Authors: Haohan Wang,Madhavi K. Ganapathiraju
ArXiv: 1509.05742
Document:
PDF
DOI
Abstract URL: http://arxiv.org/abs/1509.05742v1
Protein-protein interaction (PPI) prediction is an important problem in
machine learning and computational biology. However, there is no data set for
training or evaluation purposes, where all the instances are accurately
labeled. Instead, what is available are instances of positive class (with
possibly noisy labels) and no instances of negative class. The non-availability
of negative class data is typically handled with the observation that randomly
chosen protein-pairs have a nearly 100% chance of being negative class, as only
1 in 1,500 protein pairs expected is expected to be an interacting pair. In
this paper, we focused on the problem that non-availability of accurately
labeled testing data sets in the domain of protein-protein interaction (PPI)

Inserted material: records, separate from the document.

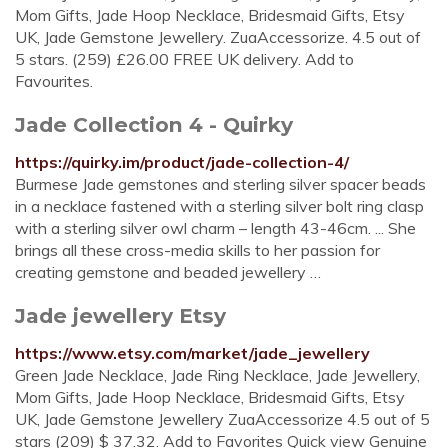
Mom Gifts, Jade Hoop Necklace, Bridesmaid Gifts, Etsy
UK, Jade Gemstone Jewellery. ZuaAccessorize. 4.5 out of
5 stars. (259) £26.00 FREE UK delivery. Add to
Favourites.
Jade Collection 4 - Quirky
https://quirky.im/product/jade-collection-4/
Burmese Jade gemstones and sterling silver spacer beads
in a necklace fastened with a sterling silver bolt ring clasp
with a sterling silver owl charm – length 43-46cm. ... She
brings all these cross-media skills to her passion for
creating gemstone and beaded jewellery …
Jade jewellery Etsy
https://www.etsy.com/market/jade_jewellery
Green Jade Necklace, Jade Ring Necklace, Jade Jewellery,
Mom Gifts, Jade Hoop Necklace, Bridesmaid Gifts, Etsy
UK, Jade Gemstone Jewellery ZuaAccessorize 4.5 out of 5
stars (209) $ 37.32. Add to Favorites Quick view Genuine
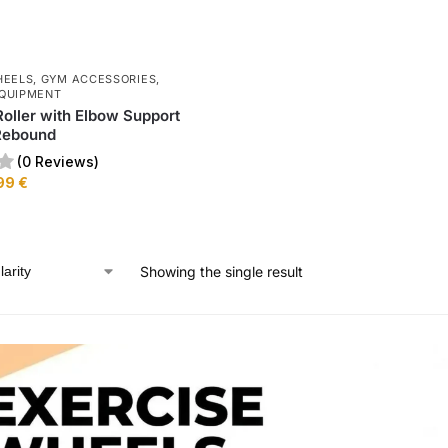
HEELS
,
GYM ACCESSORIES
,
QUIPMENT
oller with Elbow Support
Rebound
(0 Reviews)
99
€
Showing the single result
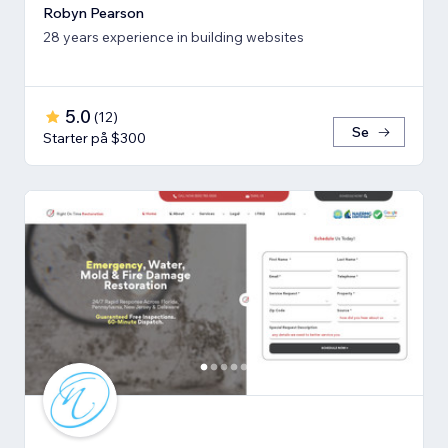
Robyn Pearson
28 years experience in building websites
5.0
(
12
)
Se
Starter på $300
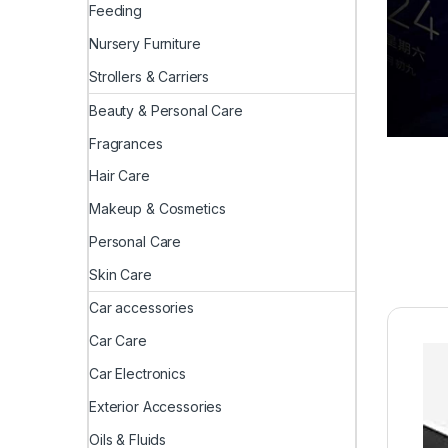
Feeding
Nursery Furniture
Strollers & Carriers
Beauty & Personal Care
Fragrances
Hair Care
Makeup & Cosmetics
Personal Care
Skin Care
Car accessories
Car Care
Car Electronics
Exterior Accessories
Oils & Fluids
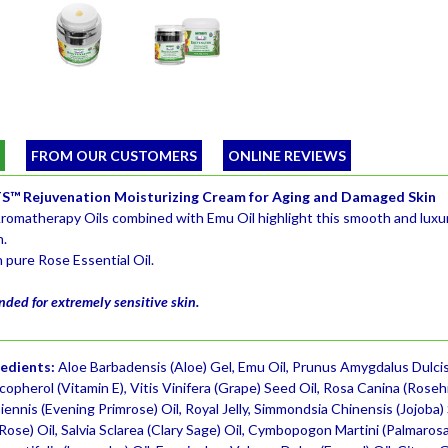
W
FROM OUR CUSTOMERS
ONLINE REVIEWS
™ Rejuvenation Moisturizing Cream for Aging and Damaged Skin
romatherapy Oils combined with Emu Oil highlight this smooth and luxur
n.
 pure Rose Essential Oil.
ed for extremely sensitive skin.
redients:
Aloe Barbadensis (Aloe) Gel, Emu Oil, Prunus Amygdalus Dulcis
opherol (Vitamin E), Vitis Vinifera (Grape) Seed Oil, Rosa Canina (Roseh
ennis (Evening Primrose) Oil, Royal Jelly, Simmondsia Chinensis (Jojoba)
se) Oil, Salvia Sclarea (Clary Sage) Oil, Cymbopogon Martini (Palmarosa)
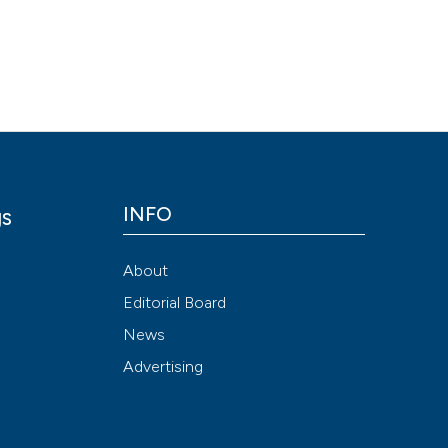
Scite shows how a
has been cited by
context of the cit
classification de
it supports, ment
the cited claim, a
indicating in whic
INFO
gs
citation was mad
y
About
Editorial Board
News
Advertising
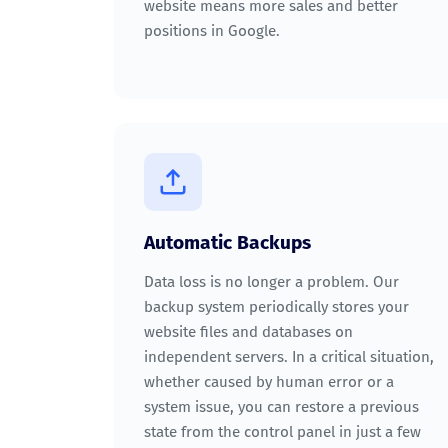
website means more sales and better
positions in Google.
Automatic Backups
Data loss is no longer a problem. Our
backup system periodically stores your
website files and databases on
independent servers. In a critical situation,
whether caused by human error or a
system issue, you can restore a previous
state from the control panel in just a few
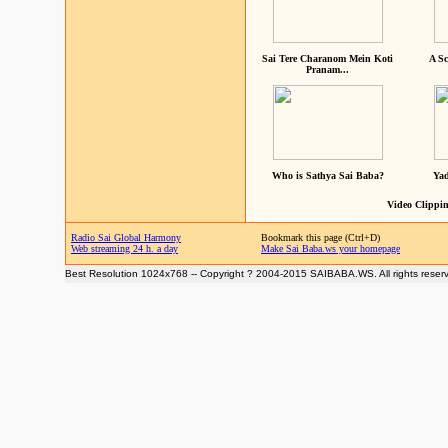
Sai Tere Charanom Mein Koti
A Sc
Pranam...
Who is Sathya Sai Baba?
Yad
Video Clippin
Radio Sai Global Harmony
Bookmark this page (Ctrl+D)
Web streaming 24 h. a day
Make Sai Baba.ws your homepage
Best Resolution 1024x768 -- Copyright ? 2004-2015 SAIBABA.WS. All rights reser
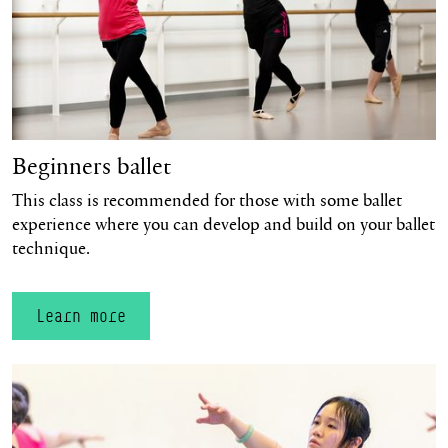
Beginners ballet
This class is recommended for those with some ballet
experience where you can develop and build on your ballet
technique.
Learn more
Learn more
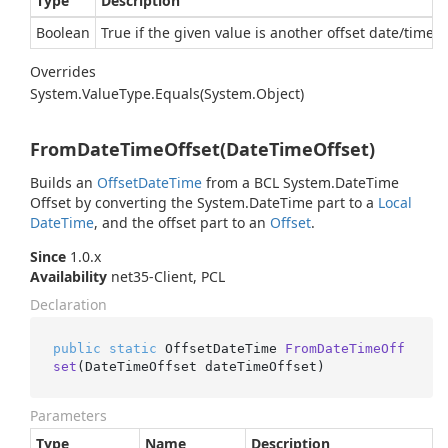
Type
Description
Boolean
True if the given value is another offset date/time e
Overrides
System.
Value
Type.
Equals(System.
Object)
FromDateTimeOffset(DateTimeOffset)
Builds an
Offset
Date
Time
from a BCL
System.
Date
Time
Offset
by converting the
System.
Date
Time
part to a
Local
Date
Time
, and the offset part to an
Offset
.
Since
1.0.x
Availability
net35-Client, PCL
Declaration
public
static
 OffsetDateTime 
FromDateTimeOff
set
(
DateTimeOffset dateTimeOffset
)
Parameters
Type
Name
Description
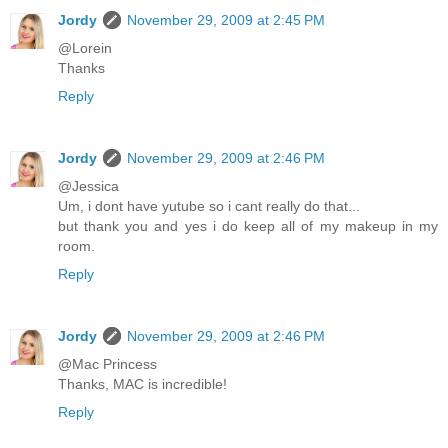
Jordy
November 29, 2009 at 2:45 PM
@Lorein
Thanks
Reply
Jordy
November 29, 2009 at 2:46 PM
@Jessica
Um, i dont have yutube so i cant really do that...
but thank you and yes i do keep all of my makeup in my
room.
Reply
Jordy
November 29, 2009 at 2:46 PM
@Mac Princess
Thanks, MAC is incredible!
Reply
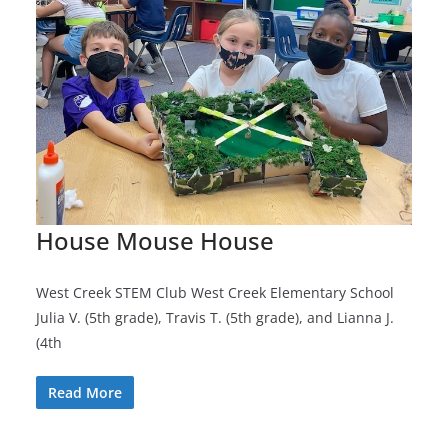
House Mouse House
West Creek STEM Club West Creek Elementary School
Julia V. (5th grade), Travis T. (5th grade), and Lianna J.
(4th
Read More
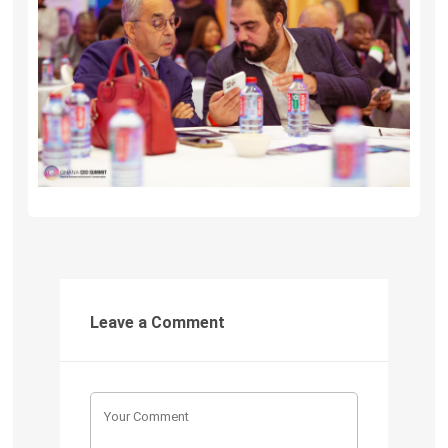
Leave a Comment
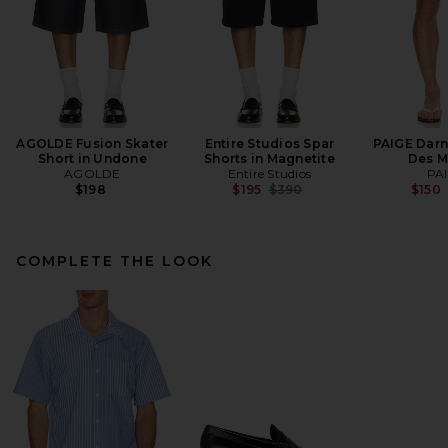
AGOLDE Fusion Skater
Entire Studios Spar
PAIGE Darne
Short in Undone
Shorts in Magnetite
Des M
AGOLDE
Entire Studios
PA
Previous price:
$198
$195
$390
$150
COMPLETE THE LOOK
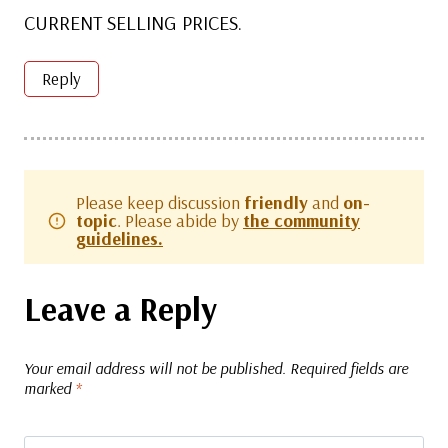
CURRENT SELLING PRICES.
Reply
Please keep discussion
friendly
and
on-
topic
. Please abide by
the community
guidelines.
Leave a Reply
Your email address will not be published.
Required fields are
marked
*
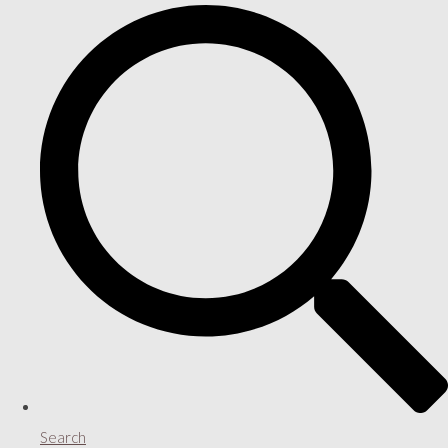
Search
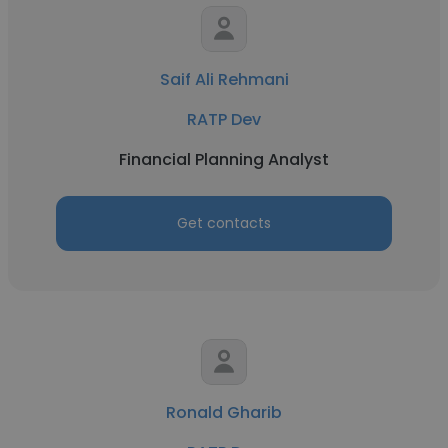
Saif Ali Rehmani
RATP Dev
Financial Planning Analyst
Get contacts
Ronald Gharib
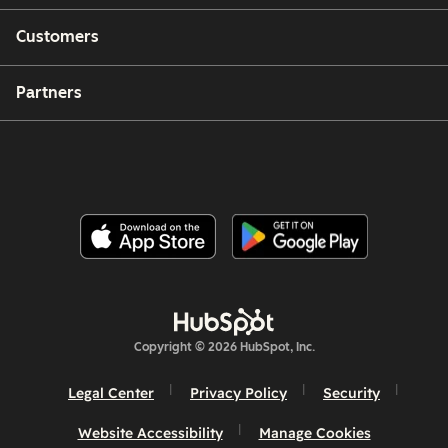
Customers
Partners
Copyright © 2026 HubSpot, Inc.
Legal Center
Privacy Policy
Security
Website Accessibility
Manage Cookies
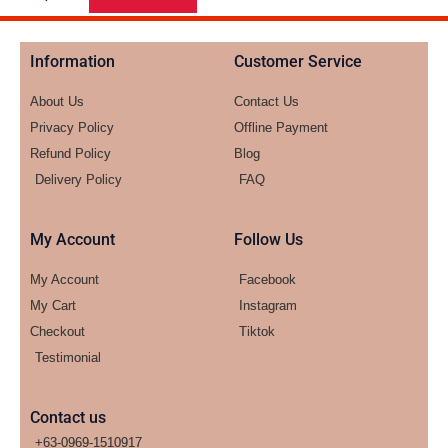
Information
Customer Service
About Us
Contact Us
Privacy Policy
Offline Payment
Refund Policy
Blog
Delivery Policy
FAQ
My Account
Follow Us
My Account
Facebook
My Cart
Instagram
Checkout
Tiktok
Testimonial
Contact us
+63-0969-1510917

prediction may lead to biased evaluation results. We first showed that not
acknowledging the inherent skew in the interactome (i.e. rare occurrence of
positive instances) leads to an over-estimated accuracy of the predictor. Then
we show that, with the belief that positive interactions are a rare category,
sampling random pairs of proteins excluding known interacting proteins set as
the negative testing data set could lead to an under-estimated evaluation
result. We formalized those two problems to validate the above claim, and based
on the formalization, we proposed a balancing method to cancel out the
over-estimation with under-estimation. Finally, our experiments validated the
theoretical aspects and showed that this balancing evaluation could evaluate
the exact performance without availability of golden standard data sets.